Había llegado el recital. Había algo distinto. Al principio nos costó (me costó) entender qué era. Al rato de estar dando vueltas, mirando, escuchando y… ya casi nadie cantaba como antes. Porque antes era como en la cancha, loco, antes las bandas aportaban alguna canción de aliento. La más linda, para mí, es esa que termina con el “soy redondo hasta que me muera”. Me pone la piel de pollo, me hace fluir la alegría, la euforia. Pero esa vez se cantaba poco.
El Chirola, amigo y organizador del micro, daría la clave de lo que realmente hacia que fuese distinto: No había Ratis, así, RA-TIS a la vista. Se había sacado al principal factor de la violencia que rodeaba los recitales masivos de cualquier banda de la escena del rock nacional. No era poca cosa. No saben lo lindo que fue no tener que bancarse el verdugueo, la prepotencia y el tener que respirar gases lacrimógenos, agacharte instintivamente para esquivar los corchazos de goma, correr para no caer preso y perderte el show. Hasta los de la seguridad privada estaban bastante más tranquilos.
Conocidos del secundario a los que se les pierde el rastro porque eran eso, conocidos del secundario, aparecieron de repente con una birra en la mano y nos abrazamos. Nos alegramos de vernos por casualidad. Parecía que habíamos encontrado a nuestro mejor amigo. Hasta eso logró (logra) el Indio: que buenos conocidos se sientan grandes amigos mientras “alientan” a su ídolo. El encuentro puede rosar el minuto, durar media hora o lo que se tarde en terminar la/s cerveza/s, pero sin lugar a dudas al despedirte te ibas sonriendo y pensabas “qué loco encontrarlo acá, en medio de tanta gente”.

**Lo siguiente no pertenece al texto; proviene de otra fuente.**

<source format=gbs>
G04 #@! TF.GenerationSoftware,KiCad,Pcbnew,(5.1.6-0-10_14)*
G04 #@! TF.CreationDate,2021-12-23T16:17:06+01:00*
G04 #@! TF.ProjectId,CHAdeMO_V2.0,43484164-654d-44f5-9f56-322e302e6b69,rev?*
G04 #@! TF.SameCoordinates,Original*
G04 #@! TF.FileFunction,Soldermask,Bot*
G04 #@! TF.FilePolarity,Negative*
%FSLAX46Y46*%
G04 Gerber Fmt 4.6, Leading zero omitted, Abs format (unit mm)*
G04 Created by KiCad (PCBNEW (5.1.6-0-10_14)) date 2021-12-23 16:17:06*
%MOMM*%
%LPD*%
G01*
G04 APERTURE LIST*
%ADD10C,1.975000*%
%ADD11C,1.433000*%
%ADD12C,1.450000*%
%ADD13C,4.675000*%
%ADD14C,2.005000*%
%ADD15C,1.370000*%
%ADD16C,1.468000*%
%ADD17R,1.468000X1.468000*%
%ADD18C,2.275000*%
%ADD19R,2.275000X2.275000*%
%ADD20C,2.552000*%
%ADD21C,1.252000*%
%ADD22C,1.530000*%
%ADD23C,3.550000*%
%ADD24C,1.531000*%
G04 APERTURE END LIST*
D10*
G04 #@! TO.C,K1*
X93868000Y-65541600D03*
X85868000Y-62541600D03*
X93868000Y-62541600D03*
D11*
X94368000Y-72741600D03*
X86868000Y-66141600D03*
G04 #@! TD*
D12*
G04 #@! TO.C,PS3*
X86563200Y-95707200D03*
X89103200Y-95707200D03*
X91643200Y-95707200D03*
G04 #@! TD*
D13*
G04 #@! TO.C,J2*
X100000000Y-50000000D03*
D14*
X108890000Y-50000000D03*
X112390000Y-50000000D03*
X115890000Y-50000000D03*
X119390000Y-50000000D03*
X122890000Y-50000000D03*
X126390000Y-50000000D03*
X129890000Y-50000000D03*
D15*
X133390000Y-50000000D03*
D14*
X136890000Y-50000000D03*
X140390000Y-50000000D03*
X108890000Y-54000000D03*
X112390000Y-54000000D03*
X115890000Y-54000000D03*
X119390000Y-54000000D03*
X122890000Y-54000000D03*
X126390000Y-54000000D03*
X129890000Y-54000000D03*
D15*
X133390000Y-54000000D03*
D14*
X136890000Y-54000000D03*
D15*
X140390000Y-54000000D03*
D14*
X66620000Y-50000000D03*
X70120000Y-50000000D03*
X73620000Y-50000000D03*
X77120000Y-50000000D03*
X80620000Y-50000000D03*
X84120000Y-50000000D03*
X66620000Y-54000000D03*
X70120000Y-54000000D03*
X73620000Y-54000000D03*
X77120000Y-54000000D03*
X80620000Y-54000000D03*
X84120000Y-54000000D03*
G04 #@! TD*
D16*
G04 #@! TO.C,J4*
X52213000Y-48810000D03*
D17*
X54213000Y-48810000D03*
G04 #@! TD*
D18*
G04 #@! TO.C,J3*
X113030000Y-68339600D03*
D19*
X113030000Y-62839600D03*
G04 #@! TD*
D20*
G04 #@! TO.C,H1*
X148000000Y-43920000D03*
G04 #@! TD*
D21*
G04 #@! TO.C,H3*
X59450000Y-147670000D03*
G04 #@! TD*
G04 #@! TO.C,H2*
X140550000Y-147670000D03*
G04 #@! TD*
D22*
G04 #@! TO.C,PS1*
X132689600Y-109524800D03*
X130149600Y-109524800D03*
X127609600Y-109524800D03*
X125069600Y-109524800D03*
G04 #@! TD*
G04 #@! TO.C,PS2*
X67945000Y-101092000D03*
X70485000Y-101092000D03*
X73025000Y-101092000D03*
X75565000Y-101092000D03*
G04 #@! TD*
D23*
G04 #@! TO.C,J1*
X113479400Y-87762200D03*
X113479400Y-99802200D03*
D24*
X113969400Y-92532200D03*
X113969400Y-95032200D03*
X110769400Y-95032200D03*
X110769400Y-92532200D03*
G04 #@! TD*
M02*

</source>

Otra “costumbre” que empezó a cambiar ese diciembre del 2005 fue el pensar la hora de entrada para evitar los quilombos que solían armarse cuando quienes no tenían entrada pugnaban por entrar a pesar de los “security”. Y posta que pensábamos así. Si el recital era a las nueve de la noche, calculabas media hora o cuarenta minutos de retraso, por lo que el bardo arrancaría pasadas las siete de la tarde, así que era mejor entrar como muy tarde a las seis para “entrar tranqui” (frase muy repetida).
A partir de los primeros shows que dio el Indio en La Plata, el cálculo empezó a ser: entremos temprano así entramos tranqui, pero no por los quilombos, sino por la inmensa cantidad de personas que también pensaban en entrar temprano para evitar los quilombos. Esto hasta que nos dimos cuenta que los quilombos en la previa eran algo del tiempo pasado.

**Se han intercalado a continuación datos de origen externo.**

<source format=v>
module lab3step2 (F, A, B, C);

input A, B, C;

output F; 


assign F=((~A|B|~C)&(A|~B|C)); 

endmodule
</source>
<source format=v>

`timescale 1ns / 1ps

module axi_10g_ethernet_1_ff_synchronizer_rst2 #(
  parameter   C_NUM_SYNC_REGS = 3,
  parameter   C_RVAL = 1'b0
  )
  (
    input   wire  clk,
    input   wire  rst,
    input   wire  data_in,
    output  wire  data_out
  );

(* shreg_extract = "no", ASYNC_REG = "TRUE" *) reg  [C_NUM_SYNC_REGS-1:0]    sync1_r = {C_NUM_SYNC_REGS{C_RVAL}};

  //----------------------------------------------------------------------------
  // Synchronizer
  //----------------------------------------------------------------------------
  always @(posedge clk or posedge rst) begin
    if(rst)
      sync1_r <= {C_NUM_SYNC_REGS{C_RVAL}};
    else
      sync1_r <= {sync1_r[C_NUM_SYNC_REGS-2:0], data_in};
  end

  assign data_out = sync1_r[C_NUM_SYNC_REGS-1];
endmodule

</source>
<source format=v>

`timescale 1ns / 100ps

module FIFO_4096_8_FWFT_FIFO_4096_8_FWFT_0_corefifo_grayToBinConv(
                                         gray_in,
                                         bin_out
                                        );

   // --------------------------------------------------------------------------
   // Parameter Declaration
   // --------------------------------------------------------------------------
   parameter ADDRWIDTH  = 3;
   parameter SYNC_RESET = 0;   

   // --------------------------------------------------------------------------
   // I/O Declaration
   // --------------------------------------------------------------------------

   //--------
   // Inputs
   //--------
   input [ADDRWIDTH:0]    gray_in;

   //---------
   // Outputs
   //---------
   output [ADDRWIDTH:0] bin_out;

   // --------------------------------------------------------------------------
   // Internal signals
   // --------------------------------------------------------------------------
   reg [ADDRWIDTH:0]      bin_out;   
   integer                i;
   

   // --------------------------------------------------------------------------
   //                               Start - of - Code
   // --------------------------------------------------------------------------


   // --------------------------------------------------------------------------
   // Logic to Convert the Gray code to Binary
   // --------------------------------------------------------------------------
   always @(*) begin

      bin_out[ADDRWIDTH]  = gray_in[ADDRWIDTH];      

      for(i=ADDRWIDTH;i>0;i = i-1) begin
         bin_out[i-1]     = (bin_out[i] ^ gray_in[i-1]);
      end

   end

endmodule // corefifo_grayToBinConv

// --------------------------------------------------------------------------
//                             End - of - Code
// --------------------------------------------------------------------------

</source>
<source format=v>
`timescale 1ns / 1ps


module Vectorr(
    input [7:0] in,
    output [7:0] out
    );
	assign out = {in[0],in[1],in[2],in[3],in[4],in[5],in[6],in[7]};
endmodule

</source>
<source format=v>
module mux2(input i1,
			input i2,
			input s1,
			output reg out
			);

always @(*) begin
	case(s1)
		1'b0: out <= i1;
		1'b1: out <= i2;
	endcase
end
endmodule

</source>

Este relato, un pequeño reconto de lo vivido aquel 13 de diciembre de 2005 por quien escribe, parece frío y desapasionado, esconde la tención que todos los presentes teníamos acumulada en nuestros músculos, ansiosos de hacernos despegar del suelo con lo que ya era el pogo más grande del mundo.
No era mucho tiempo el que había pasado desde aquel fatídico adiós en Córdoba, si lo miramos desde el calendario. Pero no se pueden imaginar lo eterno que puede ser un segundo cuando tenés la incertidumbre de no saber si habrá un cuándo y dónde.
Los cuerpos y las almas buscan estar lo más cerca posible de ese señor que nos hace pensar, emocionar, y conmover hasta los huesos con una frase que llevamos tatuada en el alma.
Estoy convencido de que todos queríamos abrazarlo y decirle “gracias por tanto rock and roll”. La euforia volvió a desatarse. Se apagaron las luces, solo brillo su calva. El objetivo estaba logrado.